Your answer should be one number: how many lines of the data include the string "shoulder"?

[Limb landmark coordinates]
____________________

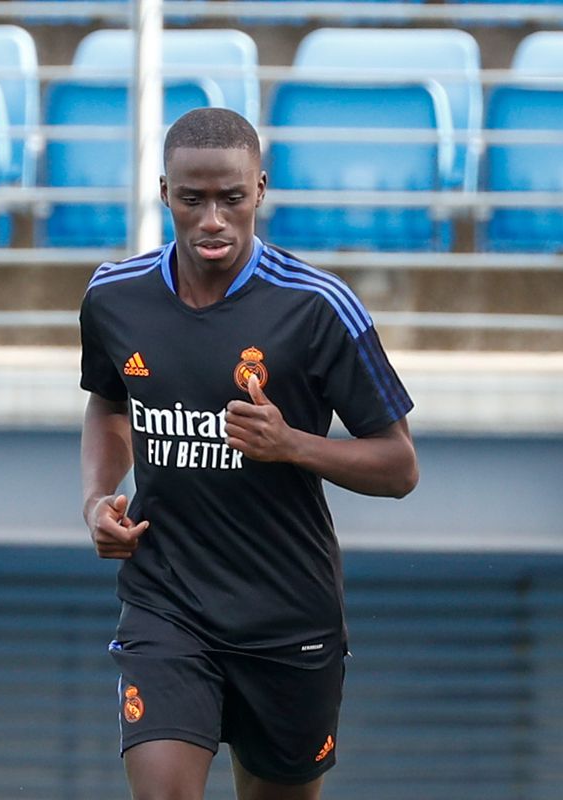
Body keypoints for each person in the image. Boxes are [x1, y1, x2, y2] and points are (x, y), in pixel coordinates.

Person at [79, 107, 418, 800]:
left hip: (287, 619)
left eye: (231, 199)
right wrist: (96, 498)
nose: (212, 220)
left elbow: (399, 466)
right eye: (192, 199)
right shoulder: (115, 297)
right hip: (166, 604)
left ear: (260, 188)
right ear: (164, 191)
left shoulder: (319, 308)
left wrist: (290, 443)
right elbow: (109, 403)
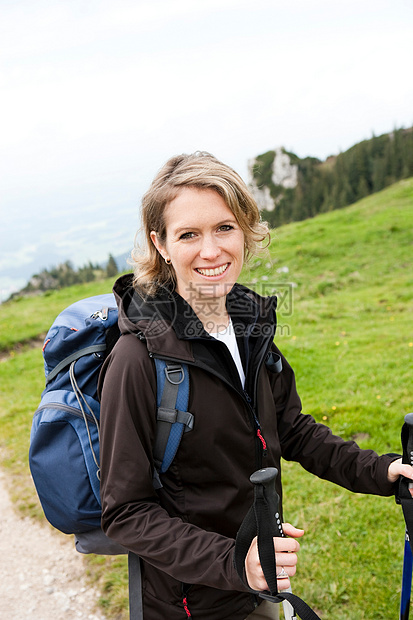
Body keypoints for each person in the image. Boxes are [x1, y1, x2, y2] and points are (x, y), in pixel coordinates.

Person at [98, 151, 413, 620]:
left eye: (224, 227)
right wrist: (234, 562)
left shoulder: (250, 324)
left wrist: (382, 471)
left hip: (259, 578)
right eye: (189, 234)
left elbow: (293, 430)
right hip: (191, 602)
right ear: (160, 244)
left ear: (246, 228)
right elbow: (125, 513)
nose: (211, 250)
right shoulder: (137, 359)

____________________

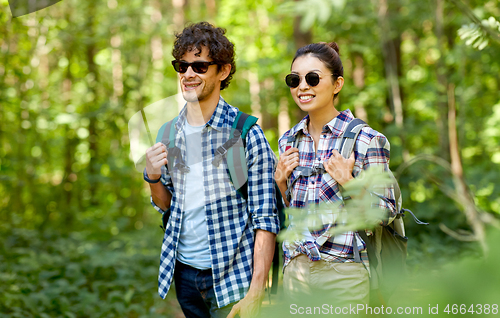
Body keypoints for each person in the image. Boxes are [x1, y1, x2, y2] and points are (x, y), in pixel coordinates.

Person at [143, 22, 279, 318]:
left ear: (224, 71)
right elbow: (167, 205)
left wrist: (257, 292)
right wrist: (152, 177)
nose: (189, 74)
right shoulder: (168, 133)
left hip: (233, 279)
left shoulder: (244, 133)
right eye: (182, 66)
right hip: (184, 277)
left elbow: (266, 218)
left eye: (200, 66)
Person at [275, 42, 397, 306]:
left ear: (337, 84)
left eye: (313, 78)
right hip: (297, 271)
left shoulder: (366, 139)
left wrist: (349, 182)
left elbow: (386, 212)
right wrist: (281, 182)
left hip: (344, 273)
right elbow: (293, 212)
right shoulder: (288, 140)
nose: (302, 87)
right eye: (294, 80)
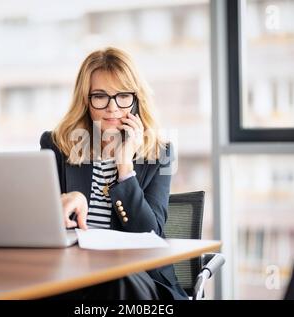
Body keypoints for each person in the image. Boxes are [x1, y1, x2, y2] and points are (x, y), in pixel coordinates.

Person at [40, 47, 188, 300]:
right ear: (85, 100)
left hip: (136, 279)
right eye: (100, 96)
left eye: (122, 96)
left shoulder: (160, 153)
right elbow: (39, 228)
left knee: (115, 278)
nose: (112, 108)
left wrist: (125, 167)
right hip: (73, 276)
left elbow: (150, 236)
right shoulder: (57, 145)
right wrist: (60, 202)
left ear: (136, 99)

____________________

> _Worked solution_: 10